Could you return all of the listing below exactly, please?

● **Data extract**
· · ·
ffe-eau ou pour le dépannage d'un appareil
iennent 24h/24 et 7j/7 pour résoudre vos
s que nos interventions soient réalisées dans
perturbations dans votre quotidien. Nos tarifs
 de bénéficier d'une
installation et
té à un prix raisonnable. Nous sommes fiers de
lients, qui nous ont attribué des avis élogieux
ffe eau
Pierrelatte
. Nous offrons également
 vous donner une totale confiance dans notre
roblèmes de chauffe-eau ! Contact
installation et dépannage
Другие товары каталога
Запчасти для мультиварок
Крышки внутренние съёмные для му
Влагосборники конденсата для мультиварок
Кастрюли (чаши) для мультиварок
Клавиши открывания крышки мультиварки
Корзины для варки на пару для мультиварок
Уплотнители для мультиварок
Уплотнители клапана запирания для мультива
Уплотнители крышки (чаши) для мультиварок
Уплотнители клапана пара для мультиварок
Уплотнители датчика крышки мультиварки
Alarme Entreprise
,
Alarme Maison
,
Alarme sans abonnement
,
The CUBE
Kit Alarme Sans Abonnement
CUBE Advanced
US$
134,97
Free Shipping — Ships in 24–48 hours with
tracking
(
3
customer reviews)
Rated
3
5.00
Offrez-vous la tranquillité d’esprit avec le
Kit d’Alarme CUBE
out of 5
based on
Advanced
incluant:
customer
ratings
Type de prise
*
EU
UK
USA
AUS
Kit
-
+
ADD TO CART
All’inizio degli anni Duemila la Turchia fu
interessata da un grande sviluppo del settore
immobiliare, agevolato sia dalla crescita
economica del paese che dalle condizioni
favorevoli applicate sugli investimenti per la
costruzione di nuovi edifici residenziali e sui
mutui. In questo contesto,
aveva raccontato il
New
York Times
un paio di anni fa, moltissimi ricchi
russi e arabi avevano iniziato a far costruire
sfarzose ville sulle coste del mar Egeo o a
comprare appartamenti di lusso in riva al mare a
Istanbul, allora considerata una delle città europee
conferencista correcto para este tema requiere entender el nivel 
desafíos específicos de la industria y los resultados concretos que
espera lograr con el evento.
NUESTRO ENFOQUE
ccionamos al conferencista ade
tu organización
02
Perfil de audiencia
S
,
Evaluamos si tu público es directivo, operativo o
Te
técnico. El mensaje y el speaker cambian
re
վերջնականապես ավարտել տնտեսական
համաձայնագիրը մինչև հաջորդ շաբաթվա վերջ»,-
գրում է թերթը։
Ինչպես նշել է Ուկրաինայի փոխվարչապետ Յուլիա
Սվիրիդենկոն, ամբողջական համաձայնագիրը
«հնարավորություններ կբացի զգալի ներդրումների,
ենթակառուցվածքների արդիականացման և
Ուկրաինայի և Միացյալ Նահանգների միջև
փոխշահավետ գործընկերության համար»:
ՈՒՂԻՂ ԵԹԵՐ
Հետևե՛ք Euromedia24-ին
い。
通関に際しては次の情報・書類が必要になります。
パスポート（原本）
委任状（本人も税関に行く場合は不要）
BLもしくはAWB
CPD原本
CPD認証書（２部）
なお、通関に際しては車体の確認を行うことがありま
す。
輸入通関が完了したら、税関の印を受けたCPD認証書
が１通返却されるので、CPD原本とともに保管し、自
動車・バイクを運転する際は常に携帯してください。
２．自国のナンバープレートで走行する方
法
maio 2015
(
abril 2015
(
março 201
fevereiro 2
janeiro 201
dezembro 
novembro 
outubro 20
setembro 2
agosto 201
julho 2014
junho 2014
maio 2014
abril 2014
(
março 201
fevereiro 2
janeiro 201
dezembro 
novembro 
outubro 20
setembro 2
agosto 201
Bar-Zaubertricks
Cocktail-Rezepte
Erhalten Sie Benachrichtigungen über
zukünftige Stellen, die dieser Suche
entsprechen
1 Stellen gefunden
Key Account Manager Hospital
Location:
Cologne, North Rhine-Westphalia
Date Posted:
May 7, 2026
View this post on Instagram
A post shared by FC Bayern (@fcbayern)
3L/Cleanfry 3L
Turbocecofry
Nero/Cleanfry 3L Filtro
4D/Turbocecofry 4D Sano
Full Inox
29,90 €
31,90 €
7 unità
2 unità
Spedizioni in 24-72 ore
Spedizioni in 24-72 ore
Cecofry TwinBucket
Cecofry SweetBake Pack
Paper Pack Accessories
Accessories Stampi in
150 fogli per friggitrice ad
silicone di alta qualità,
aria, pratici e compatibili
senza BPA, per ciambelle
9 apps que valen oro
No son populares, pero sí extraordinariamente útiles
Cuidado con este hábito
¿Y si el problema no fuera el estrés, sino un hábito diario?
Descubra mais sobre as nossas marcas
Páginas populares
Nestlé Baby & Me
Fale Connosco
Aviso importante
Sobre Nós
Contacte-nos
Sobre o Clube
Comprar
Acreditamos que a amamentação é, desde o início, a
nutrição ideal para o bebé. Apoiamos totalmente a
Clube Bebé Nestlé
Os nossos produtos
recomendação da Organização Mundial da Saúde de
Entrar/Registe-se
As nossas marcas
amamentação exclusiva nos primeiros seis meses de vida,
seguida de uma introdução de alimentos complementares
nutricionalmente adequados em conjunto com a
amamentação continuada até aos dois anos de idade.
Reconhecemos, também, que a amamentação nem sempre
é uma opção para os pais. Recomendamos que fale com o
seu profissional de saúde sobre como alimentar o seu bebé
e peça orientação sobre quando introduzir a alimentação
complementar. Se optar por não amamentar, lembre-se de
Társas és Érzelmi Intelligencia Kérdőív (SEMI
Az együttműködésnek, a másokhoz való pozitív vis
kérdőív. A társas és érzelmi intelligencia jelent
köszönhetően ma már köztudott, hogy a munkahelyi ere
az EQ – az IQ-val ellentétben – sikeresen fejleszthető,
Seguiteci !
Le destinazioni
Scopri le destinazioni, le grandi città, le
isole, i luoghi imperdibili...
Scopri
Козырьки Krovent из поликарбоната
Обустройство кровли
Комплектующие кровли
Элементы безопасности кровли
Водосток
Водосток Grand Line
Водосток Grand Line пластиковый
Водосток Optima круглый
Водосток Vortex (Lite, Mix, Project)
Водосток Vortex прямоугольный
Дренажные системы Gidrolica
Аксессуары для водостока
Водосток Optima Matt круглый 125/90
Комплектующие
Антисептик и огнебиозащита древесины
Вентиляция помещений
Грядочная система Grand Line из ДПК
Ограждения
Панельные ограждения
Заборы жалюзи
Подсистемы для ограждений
· · ·
● **Answer section**
ffe-eau ou pour le dépannage d'un appareil
iennent 24h/24 et 7j/7 pour résoudre vos
s que nos interventions soient réalisées dans
perturbations dans votre quotidien. Nos tarifs
 de bénéficier d'une
installation et
té à un prix raisonnable. Nous sommes fiers de
lients, qui nous ont attribué des avis élogieux
ffe eau
Pierrelatte
. Nous offrons également
 vous donner une totale confiance dans notre
roblèmes de chauffe-eau ! Contact
installation et dépannage
Другие товары каталога
Запчасти для мультиварок
Крышки внутренние съёмные для му
Влагосборники конденсата для мультиварок
Кастрюли (чаши) для мультиварок
Клавиши открывания крышки мультиварки
Корзины для варки на пару для мультиварок
Уплотнители для мультиварок
Уплотнители клапана запирания для мультива
Уплотнители крышки (чаши) для мультиварок
Уплотнители клапана пара для мультиварок
Уплотнители датчика крышки мультиварки
Alarme Entreprise
,
Alarme Maison
,
Alarme sans abonnement
,
The CUBE
Kit Alarme Sans Abonnement
CUBE Advanced
US$
134,97
Free Shipping — Ships in 24–48 hours with
tracking
(
3
customer reviews)
Rated
3
5.00
Offrez-vous la tranquillité d’esprit avec le
Kit d’Alarme CUBE
out of 5
based on
Advanced
incluant:
customer
ratings
Type de prise
*
EU
UK
USA
AUS
Kit
-
+
ADD TO CART
All’inizio degli anni Duemila la Turchia fu
interessata da un grande sviluppo del settore
immobiliare, agevolato sia dalla crescita
economica del paese che dalle condizioni
favorevoli applicate sugli investimenti per la
costruzione di nuovi edifici residenziali e sui
mutui. In questo contesto,
aveva raccontato il
New
York Times
un paio di anni fa, moltissimi ricchi
russi e arabi avevano iniziato a far costruire
sfarzose ville sulle coste del mar Egeo o a
comprare appartamenti di lusso in riva al mare a
Istanbul, allora considerata una delle città europee
conferencista correcto para este tema requiere entender el nivel 
desafíos específicos de la industria y los resultados concretos que
espera lograr con el evento.
NUESTRO ENFOQUE
ccionamos al conferencista ade
tu organización
02
Perfil de audiencia
S
,
Evaluamos si tu público es directivo, operativo o
Te
técnico. El mensaje y el speaker cambian
re
վերջնականապես ավարտել տնտեսական
համաձայնագիրը մինչև հաջորդ շաբաթվա վերջ»,-
գրում է թերթը։
Ինչպես նշել է Ուկրաինայի փոխվարչապետ Յուլիա
Սվիրիդենկոն, ամբողջական համաձայնագիրը
«հնարավորություններ կբացի զգալի ներդրումների,
ենթակառուցվածքների արդիականացման և
Ուկրաինայի և Միացյալ Նահանգների միջև
փոխշահավետ գործընկերության համար»:
ՈՒՂԻՂ ԵԹԵՐ
Հետևե՛ք Euromedia24-ին
い。
通関に際しては次の情報・書類が必要になります。
パスポート（原本）
委任状（本人も税関に行く場合は不要）
BLもしくはAWB
CPD原本
CPD認証書（２部）
なお、通関に際しては車体の確認を行うことがありま
す。
輸入通関が完了したら、税関の印を受けたCPD認証書
が１通返却されるので、CPD原本とともに保管し、自
動車・バイクを運転する際は常に携帯してください。
２．自国のナンバープレートで走行する方
法
maio 2015
(
abril 2015
(
março 201
fevereiro 2
janeiro 201
dezembro 
novembro 
outubro 20
setembro 2
agosto 201
julho 2014
junho 2014
maio 2014
abril 2014
(
março 201
fevereiro 2
janeiro 201
dezembro 
novembro 
outubro 20
setembro 2
agosto 201
Bar-Zaubertricks
Cocktail-Rezepte
Erhalten Sie Benachrichtigungen über
zukünftige Stellen, die dieser Suche
entsprechen
1 Stellen gefunden
Key Account Manager Hospital
Location:
Cologne, North Rhine-Westphalia
Date Posted:
May 7, 2026
View this post on Instagram
A post shared by FC Bayern (@fcbayern)
3L/Cleanfry 3L
Turbocecofry
Nero/Cleanfry 3L Filtro
4D/Turbocecofry 4D Sano
Full Inox
29,90 €
31,90 €
7 unità
2 unità
Spedizioni in 24-72 ore
Spedizioni in 24-72 ore
Cecofry TwinBucket
Cecofry SweetBake Pack
Paper Pack Accessories
Accessories Stampi in
150 fogli per friggitrice ad
silicone di alta qualità,
aria, pratici e compatibili
senza BPA, per ciambelle
9 apps que valen oro
No son populares, pero sí extraordinariamente útiles
Cuidado con este hábito
¿Y si el problema no fuera el estrés, sino un hábito diario?
Descubra mais sobre as nossas marcas
Páginas populares
Nestlé Baby & Me
Fale Connosco
Aviso importante
Sobre Nós
Contacte-nos
Sobre o Clube
Comprar
Acreditamos que a amamentação é, desde o início, a
nutrição ideal para o bebé. Apoiamos totalmente a
Clube Bebé Nestlé
Os nossos produtos
recomendação da Organização Mundial da Saúde de
Entrar/Registe-se
As nossas marcas
amamentação exclusiva nos primeiros seis meses de vida,
seguida de uma introdução de alimentos complementares
nutricionalmente adequados em conjunto com a
amamentação continuada até aos dois anos de idade.
Reconhecemos, também, que a amamentação nem sempre
é uma opção para os pais. Recomendamos que fale com o
seu profissional de saúde sobre como alimentar o seu bebé
e peça orientação sobre quando introduzir a alimentação
complementar. Se optar por não amamentar, lembre-se de
Társas és Érzelmi Intelligencia Kérdőív (SEMI
Az együttműködésnek, a másokhoz való pozitív vis
kérdőív. A társas és érzelmi intelligencia jelent
köszönhetően ma már köztudott, hogy a munkahelyi ere
az EQ – az IQ-val ellentétben – sikeresen fejleszthető,
Seguiteci !
Le destinazioni
Scopri le destinazioni, le grandi città, le
isole, i luoghi imperdibili...
Scopri
Козырьки Krovent из поликарбоната
Обустройство кровли
Комплектующие кровли
Элементы безопасности кровли
Водосток
Водосток Grand Line
Водосток Grand Line пластиковый
Водосток Optima круглый
Водосток Vortex (Lite, Mix, Project)
Водосток Vortex прямоугольный
Дренажные системы Gidrolica
Аксессуары для водостока
Водосток Optima Matt круглый 125/90
Комплектующие
Антисептик и огнебиозащита древесины
Вентиляция помещений
Грядочная система Grand Line из ДПК
Ограждения
Панельные ограждения
Заборы жалюзи
Подсистемы для ограждений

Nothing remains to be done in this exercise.